The @erfares option was up and running on the Aer Lingus website as the Echo went to press.

The move by the Irish carrier is part of a broader strategy of cutting costs after months of declining revenues caused by the foot and mouth crisis, a general economic downturn and, most crucially, the September 11 attack on America.

“Each initiative plays an integral part of out survival plan,” the Aer Lingus statement said.

In the long run, any trend toward booking tickets over the internet should allow Aer Lingus to save money by reducing staff levels in its over-the-phone tickets sales department.

Last week’s decision to discontinue commissions to travel agents is also another money-saving move.

Internet ticket sales have been used by U.S. carriers for some time.
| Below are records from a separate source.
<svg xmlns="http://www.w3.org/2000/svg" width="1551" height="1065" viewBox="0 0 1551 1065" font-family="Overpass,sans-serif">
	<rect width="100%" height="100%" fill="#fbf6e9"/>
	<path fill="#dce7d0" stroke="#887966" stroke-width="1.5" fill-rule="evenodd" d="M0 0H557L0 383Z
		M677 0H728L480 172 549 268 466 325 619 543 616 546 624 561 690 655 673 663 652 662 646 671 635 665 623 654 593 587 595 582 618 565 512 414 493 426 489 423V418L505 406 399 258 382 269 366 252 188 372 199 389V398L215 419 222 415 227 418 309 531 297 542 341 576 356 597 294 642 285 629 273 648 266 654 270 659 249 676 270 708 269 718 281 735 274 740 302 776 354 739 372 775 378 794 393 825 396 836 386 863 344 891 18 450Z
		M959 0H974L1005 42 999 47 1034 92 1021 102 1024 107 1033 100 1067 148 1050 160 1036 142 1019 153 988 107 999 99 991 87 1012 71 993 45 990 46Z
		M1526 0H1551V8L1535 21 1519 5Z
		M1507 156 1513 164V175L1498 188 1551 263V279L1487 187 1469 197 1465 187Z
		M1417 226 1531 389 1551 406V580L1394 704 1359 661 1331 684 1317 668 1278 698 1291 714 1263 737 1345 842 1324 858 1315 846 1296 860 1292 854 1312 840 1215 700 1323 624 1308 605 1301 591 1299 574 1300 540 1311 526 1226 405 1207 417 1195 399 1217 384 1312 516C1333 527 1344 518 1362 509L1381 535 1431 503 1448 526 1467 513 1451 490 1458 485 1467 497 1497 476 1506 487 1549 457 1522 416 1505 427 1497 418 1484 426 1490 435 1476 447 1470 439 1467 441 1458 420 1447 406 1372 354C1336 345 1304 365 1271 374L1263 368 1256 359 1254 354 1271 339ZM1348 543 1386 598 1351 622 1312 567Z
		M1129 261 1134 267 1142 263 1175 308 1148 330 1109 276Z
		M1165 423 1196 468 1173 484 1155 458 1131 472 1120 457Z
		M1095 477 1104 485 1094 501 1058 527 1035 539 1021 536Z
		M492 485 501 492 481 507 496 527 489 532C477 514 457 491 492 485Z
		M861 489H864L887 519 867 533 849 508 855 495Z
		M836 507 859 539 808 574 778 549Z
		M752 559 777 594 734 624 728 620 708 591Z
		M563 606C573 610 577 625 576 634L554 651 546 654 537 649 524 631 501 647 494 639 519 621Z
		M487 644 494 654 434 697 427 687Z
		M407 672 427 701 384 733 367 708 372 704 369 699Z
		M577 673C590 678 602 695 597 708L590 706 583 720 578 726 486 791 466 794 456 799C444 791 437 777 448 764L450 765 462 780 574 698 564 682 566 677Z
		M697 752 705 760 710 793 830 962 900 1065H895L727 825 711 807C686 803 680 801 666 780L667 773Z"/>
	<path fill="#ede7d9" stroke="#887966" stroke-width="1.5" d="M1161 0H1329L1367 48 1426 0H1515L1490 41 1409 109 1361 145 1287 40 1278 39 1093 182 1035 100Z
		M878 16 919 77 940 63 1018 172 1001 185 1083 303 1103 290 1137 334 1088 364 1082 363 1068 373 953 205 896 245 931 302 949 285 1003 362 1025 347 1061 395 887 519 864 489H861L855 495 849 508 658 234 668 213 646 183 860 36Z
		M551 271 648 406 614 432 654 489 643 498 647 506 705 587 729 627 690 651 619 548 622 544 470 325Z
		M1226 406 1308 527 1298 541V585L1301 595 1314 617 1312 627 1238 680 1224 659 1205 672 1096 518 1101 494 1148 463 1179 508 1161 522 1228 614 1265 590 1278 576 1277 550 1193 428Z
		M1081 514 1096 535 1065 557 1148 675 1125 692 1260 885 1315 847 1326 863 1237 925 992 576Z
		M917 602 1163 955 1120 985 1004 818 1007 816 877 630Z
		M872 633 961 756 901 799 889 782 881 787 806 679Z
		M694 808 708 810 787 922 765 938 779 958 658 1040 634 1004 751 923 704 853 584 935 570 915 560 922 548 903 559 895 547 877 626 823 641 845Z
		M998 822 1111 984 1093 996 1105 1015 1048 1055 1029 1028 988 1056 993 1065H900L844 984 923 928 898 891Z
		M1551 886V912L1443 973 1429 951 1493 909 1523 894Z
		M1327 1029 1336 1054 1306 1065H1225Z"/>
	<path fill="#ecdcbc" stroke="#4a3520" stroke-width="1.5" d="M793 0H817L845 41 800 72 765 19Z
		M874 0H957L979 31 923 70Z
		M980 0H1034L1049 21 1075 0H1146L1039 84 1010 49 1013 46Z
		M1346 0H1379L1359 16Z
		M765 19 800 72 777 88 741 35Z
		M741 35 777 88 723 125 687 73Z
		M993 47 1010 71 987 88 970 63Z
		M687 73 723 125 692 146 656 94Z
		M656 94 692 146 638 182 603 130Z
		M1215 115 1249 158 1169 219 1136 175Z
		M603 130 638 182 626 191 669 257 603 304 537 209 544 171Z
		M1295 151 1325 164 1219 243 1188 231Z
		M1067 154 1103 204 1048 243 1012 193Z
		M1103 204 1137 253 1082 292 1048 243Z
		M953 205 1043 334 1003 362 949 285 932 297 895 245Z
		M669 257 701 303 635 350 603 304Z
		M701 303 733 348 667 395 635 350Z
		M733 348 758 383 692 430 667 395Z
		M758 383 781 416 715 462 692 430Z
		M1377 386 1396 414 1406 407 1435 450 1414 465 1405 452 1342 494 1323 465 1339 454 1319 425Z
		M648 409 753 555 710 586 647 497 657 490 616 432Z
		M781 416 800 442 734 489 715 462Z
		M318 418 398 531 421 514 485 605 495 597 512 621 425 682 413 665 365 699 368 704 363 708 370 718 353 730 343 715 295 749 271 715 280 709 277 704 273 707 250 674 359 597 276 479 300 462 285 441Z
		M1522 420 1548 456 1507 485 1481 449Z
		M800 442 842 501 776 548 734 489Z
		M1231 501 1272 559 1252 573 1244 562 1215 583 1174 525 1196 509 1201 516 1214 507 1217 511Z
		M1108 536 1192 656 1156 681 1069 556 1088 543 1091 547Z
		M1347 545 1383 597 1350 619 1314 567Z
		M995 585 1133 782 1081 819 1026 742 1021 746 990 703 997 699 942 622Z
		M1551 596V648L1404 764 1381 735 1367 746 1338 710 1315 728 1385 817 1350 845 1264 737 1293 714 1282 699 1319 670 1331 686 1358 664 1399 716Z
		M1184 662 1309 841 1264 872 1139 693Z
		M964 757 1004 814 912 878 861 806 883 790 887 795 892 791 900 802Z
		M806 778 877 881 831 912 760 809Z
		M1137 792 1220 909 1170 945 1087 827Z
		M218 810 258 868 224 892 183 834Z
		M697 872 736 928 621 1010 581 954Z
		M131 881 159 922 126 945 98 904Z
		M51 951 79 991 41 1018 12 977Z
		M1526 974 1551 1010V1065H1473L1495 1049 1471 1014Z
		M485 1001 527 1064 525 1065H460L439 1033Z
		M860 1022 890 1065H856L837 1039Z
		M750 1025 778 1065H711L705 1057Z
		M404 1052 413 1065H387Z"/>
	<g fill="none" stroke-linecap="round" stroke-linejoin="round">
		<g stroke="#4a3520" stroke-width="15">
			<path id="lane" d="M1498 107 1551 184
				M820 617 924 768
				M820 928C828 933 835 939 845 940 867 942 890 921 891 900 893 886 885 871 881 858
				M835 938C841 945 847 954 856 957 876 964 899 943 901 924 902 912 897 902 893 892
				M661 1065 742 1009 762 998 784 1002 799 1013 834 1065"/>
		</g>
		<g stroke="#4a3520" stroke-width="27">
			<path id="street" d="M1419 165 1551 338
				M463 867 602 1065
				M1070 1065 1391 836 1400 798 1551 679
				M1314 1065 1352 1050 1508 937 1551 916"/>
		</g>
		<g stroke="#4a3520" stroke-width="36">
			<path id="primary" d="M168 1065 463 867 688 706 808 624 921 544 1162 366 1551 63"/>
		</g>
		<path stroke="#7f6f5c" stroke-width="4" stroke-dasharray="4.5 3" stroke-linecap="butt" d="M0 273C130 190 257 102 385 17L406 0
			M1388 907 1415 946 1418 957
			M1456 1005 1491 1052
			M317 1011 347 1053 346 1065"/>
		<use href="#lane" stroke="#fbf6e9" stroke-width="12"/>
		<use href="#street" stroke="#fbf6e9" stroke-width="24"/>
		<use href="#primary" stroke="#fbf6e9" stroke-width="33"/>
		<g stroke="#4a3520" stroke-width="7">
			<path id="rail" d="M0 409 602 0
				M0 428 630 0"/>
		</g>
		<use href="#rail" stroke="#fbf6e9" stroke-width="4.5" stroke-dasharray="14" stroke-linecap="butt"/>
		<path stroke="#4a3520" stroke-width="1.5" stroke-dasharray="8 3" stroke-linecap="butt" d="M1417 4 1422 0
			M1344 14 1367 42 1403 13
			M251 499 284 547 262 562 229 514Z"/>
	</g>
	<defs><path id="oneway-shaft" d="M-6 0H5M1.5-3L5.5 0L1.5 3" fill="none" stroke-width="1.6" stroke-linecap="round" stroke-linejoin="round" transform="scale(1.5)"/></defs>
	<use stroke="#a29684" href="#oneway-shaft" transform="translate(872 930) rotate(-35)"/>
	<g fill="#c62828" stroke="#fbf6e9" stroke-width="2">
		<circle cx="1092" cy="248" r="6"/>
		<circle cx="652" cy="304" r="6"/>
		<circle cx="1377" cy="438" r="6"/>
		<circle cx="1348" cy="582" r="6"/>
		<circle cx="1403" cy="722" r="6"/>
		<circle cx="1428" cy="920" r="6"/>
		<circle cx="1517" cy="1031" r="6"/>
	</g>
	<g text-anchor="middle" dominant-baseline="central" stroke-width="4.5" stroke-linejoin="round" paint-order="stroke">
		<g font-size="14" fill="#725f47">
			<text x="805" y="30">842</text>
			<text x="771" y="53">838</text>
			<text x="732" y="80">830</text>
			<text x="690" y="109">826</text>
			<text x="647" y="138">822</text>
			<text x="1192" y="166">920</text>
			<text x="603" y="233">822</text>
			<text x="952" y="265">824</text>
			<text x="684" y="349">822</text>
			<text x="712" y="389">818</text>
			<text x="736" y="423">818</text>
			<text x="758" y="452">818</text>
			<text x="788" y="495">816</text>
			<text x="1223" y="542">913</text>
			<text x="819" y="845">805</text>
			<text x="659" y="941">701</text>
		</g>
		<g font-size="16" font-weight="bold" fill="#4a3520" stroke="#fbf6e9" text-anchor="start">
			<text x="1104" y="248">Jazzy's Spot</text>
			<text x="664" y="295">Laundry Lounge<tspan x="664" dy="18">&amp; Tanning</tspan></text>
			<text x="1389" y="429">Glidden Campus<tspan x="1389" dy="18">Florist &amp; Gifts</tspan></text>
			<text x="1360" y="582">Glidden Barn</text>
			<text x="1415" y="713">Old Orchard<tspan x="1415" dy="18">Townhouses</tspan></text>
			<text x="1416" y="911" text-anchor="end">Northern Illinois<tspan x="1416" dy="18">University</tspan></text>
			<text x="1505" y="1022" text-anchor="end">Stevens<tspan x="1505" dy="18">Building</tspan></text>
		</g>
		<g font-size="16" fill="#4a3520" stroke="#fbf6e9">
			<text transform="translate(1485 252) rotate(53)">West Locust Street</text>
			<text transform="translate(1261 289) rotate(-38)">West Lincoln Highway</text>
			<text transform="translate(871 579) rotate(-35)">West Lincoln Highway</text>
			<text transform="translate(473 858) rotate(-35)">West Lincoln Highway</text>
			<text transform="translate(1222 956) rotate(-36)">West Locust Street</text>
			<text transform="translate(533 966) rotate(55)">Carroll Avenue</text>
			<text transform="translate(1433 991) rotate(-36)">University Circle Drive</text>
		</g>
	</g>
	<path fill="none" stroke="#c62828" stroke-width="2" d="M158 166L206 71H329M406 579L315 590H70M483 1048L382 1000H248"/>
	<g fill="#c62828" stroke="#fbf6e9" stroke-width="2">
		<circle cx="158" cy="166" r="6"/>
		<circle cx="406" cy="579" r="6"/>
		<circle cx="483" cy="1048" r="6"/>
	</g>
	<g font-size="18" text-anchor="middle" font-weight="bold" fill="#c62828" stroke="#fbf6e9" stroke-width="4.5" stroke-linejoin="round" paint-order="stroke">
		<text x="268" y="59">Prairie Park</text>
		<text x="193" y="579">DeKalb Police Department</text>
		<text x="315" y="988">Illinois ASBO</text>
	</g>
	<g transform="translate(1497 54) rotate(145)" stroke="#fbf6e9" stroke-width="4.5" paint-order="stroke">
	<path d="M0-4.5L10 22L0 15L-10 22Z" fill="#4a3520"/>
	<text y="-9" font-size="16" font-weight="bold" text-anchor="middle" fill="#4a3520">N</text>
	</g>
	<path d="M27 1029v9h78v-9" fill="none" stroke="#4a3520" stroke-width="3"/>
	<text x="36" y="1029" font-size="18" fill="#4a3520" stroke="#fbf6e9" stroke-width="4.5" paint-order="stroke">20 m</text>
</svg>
Generally, the tactic is most effective where there is a large number of options to a particular destination.

As stated in its “@erfares” release, Aer Lingus is currently able to offer only a limited number of cheaper seats on a trans-Atlantic route schedule that was drastically trimmed in the wake of 9/11. In the event of an upturn in passenger numbers, and resumption of Aer Lingus services out of Newark and Baltimore/Washington D.C., the lower fare options open to internet booking traveler will likely expand.

“This is a whole new ball game,” Paddy Moroney of Medway Travel in Boston said in reference to the Aer Lingus internet move. “We knew it was coming and it will undoubtedly affect our business. But an internet site doesn’t promote bookings or fully explain options.”

Moroney acknowledged that travelers will quickly turn to an internet site if they feel it will offer cheaper fares, but he added that such a method of booking can pose problems.

“What do you do if there is a problem or a need to change travel plans? You’re on your own and there’s nobody to go to bat for you,” Moroney said. “You can always reach your travel agent in a situation like this and a good travel agent will always contact the client if a problem arises.”